Elena Conis writes at Salon about the development of the
vaccine-autism story.
All the while, parents continued to suspect vaccines. In part, this was likely due to the fact that the media didn’t let go of the story; scholars have shown that public concern about a risk increases as news coverage of the risk increases—no matter how small, or unproven, that risk may be. Moreover, as vaccine worries were being amplified in the news, the rise of the Internet created yet another forum for parents’ suspicions to circulate and gain momentum. Americans in the early 2000s were flocking to the Internet for all sorts of reasons, including the quest for health and medical information. Physicians and health experts lamented that patients’ web research was changing the traditional office visit, and not for the better. But for the parents of autistic children, the online world was a limitless source of information that empowered them to understand and manage their children’s needs. A couple in Massachusetts said they spent five hours a day researching autism tips online. A California mom connected with other parents of autistic children online and learned about their successes and failures. Still others went online to diagnose their own children: “[We] put [the kids] to bed and then got on the Web to do the research,” said a mother in Illinois. “By the end of the night, we knew [our son] Weston had autism.”
...
The vaccine-autism debate also persisted because it was, in many ways, the perfect story for what sociologist Ulrich Beck dubbed the “risk society.” Concern with risk, Beck argued, is our modern condition. Americans and citizens of other affluent nations are at once acutely conscious of risk and pessimistic about the state’s and institutions’ abilities to manage risks. They are, as a result, plagued by uncertainty; since risk can’t be dependably identified or avoided, one has to assume it is everywhere.

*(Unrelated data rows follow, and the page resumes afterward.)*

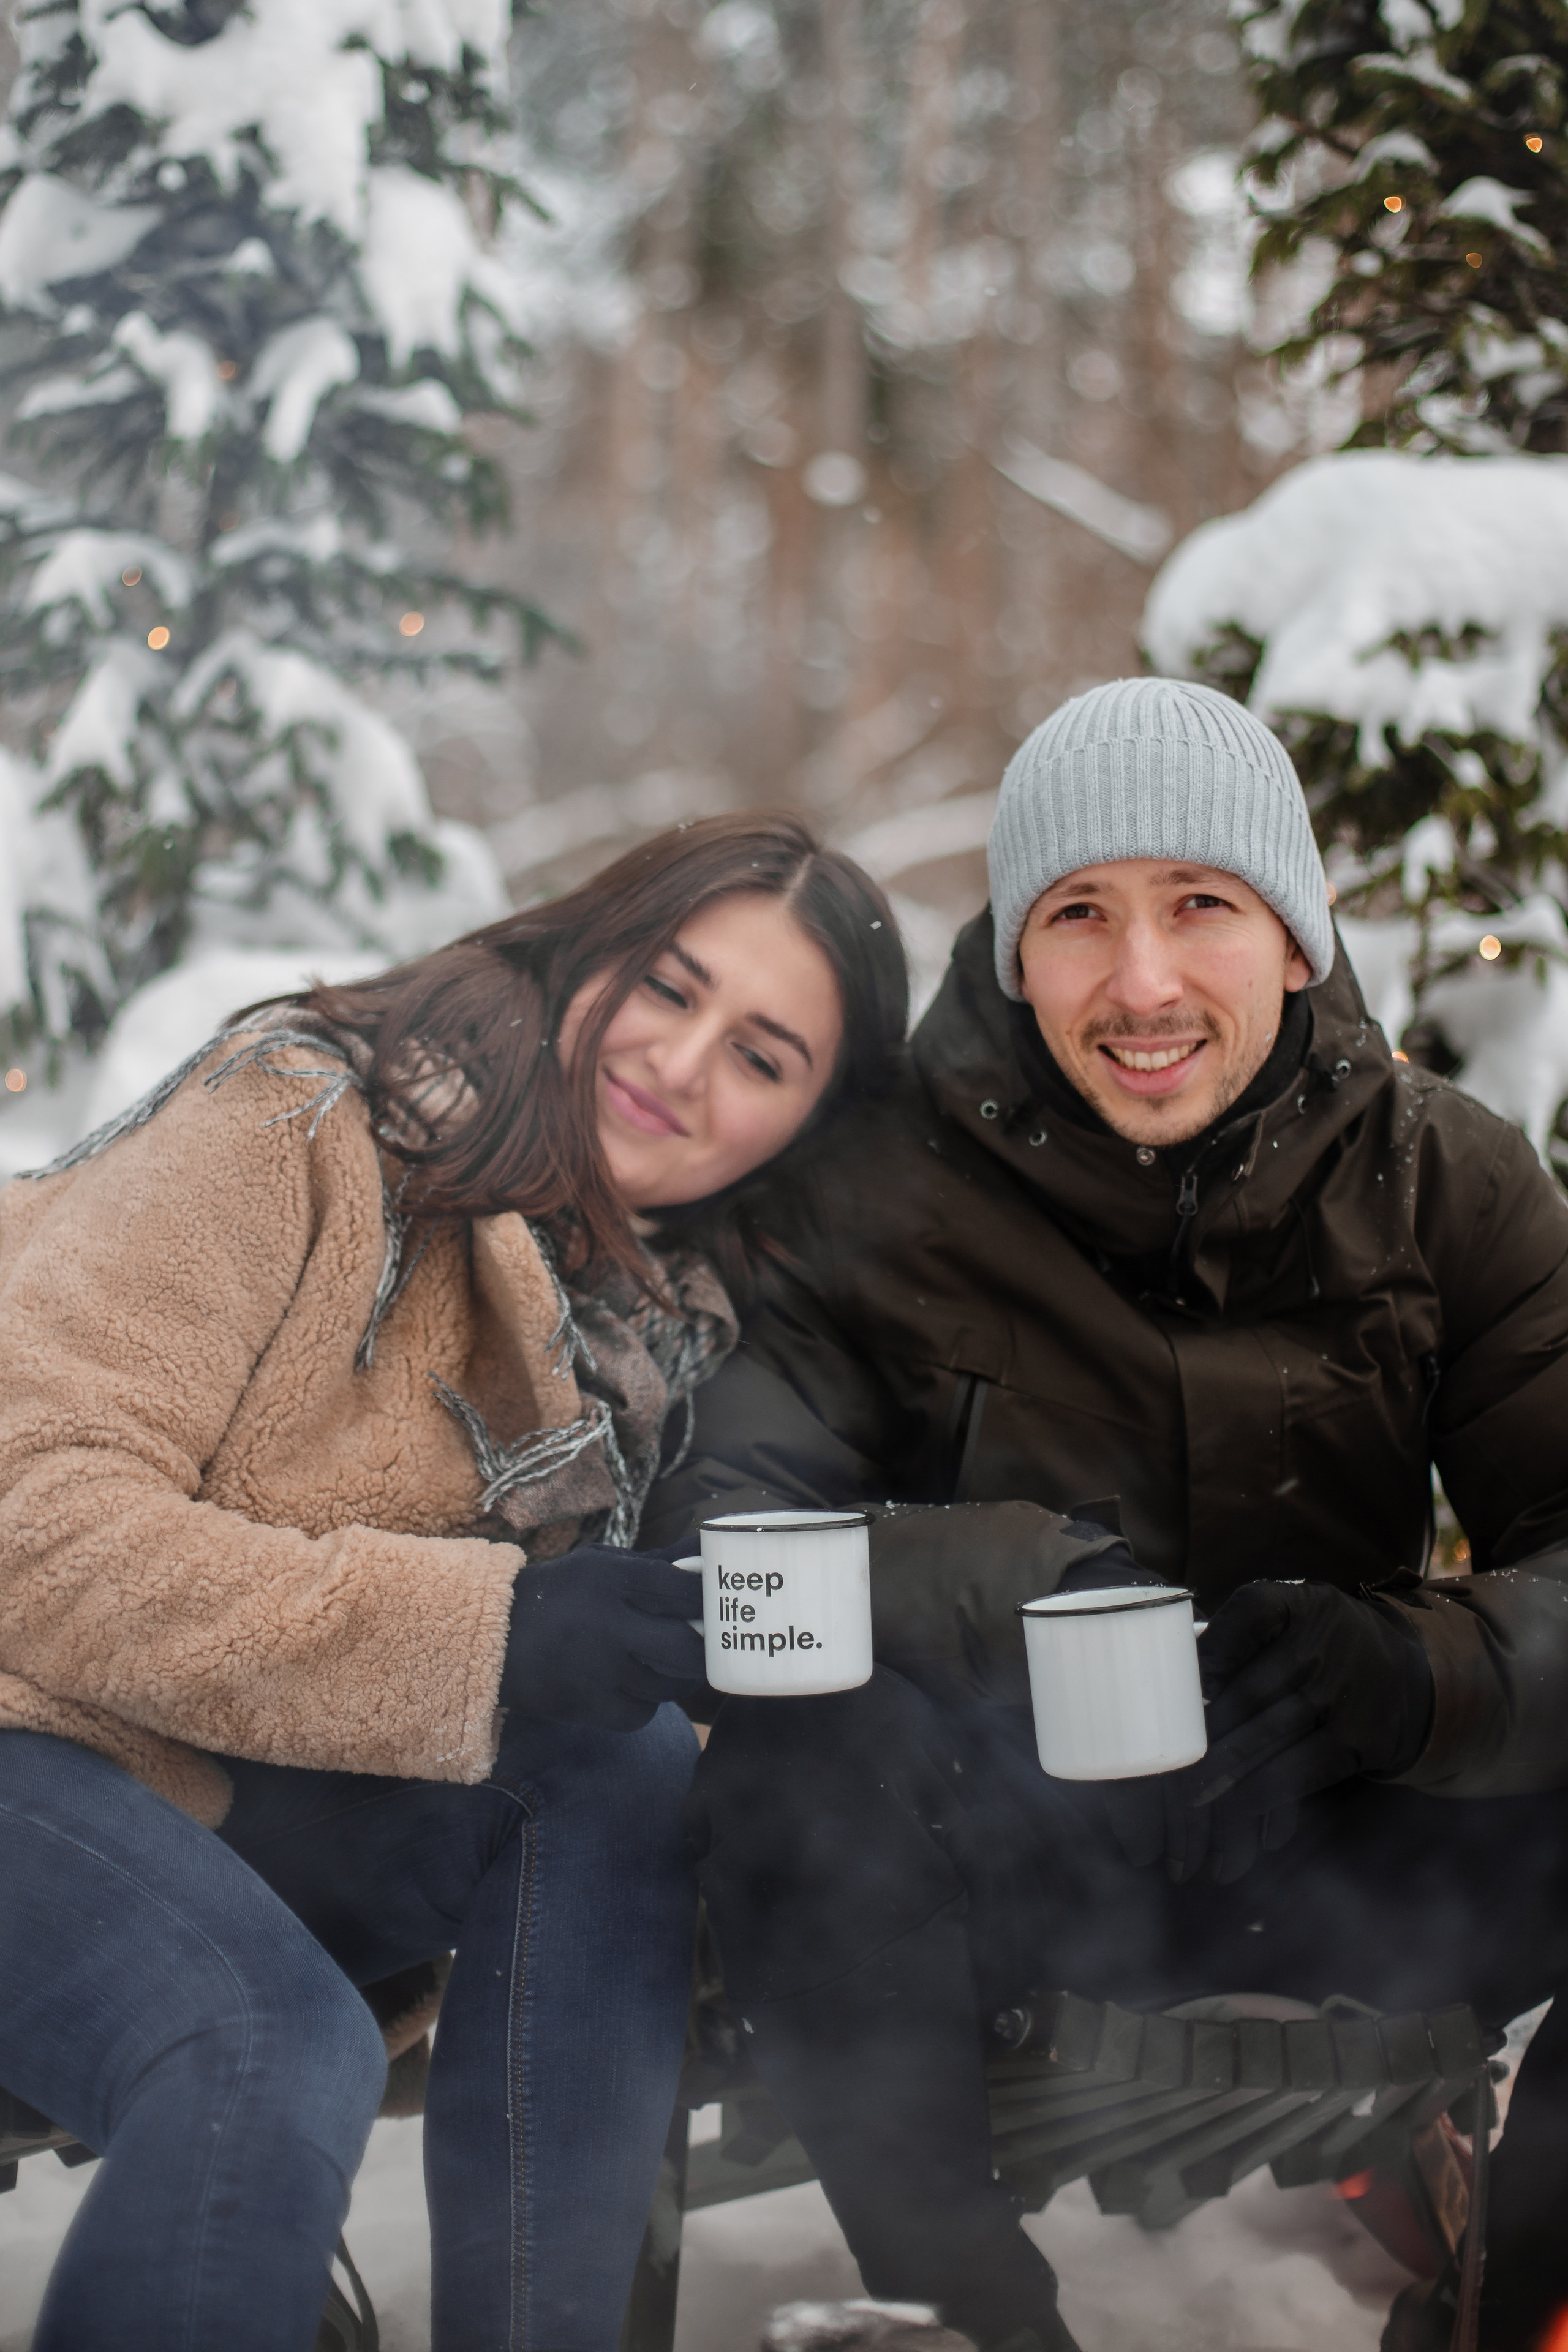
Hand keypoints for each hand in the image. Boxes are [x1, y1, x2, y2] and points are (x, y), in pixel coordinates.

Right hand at [498, 1541, 704, 1731]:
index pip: (682, 1589)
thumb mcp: (603, 1564)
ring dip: (678, 1675)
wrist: (496, 1637)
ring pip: (671, 1684)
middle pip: (687, 1647)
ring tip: (665, 1660)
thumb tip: (710, 1550)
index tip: (719, 1603)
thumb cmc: (564, 1594)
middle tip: (708, 1643)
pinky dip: (647, 1702)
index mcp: (611, 1579)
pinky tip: (634, 1684)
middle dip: (706, 1648)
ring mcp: (598, 1669)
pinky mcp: (589, 1706)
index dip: (708, 1599)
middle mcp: (606, 1623)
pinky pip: (645, 1712)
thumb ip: (657, 1563)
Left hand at [1162, 1580, 1434, 1884]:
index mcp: (1301, 1603)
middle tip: (1169, 1760)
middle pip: (1249, 1691)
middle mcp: (1324, 1643)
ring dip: (1226, 1770)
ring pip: (1270, 1736)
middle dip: (1204, 1732)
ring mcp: (1345, 1691)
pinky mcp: (1361, 1737)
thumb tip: (1172, 1676)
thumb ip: (1243, 1634)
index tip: (1180, 1687)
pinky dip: (1265, 1792)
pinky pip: (1303, 1769)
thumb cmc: (1322, 1646)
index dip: (1210, 1651)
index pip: (1249, 1613)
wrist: (1411, 1675)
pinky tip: (1237, 1805)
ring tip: (1191, 1794)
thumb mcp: (1295, 1616)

This mentality is connected to the increasingly protective form of child rearing prevalent in countries such as the United States, where the economic and emotional value of children continues its upward climb; safety gear and safety precautions for children—from car seats to organic baby food to flame-retardant pajamas—are ubiquitous and ever growing in number. In such a society, the media is a critical venue for identifying, communicating, and evaluating risks. The media certainly embraced this role in the debate over vaccines, covering it attentively, staying focused on the vaccine-autism link long after scientists had dismissed it, and giving voice to parental fears that spoke directly to a lack of confidence in government’s—and industry’s—ability to protect their children from omnipresent risks.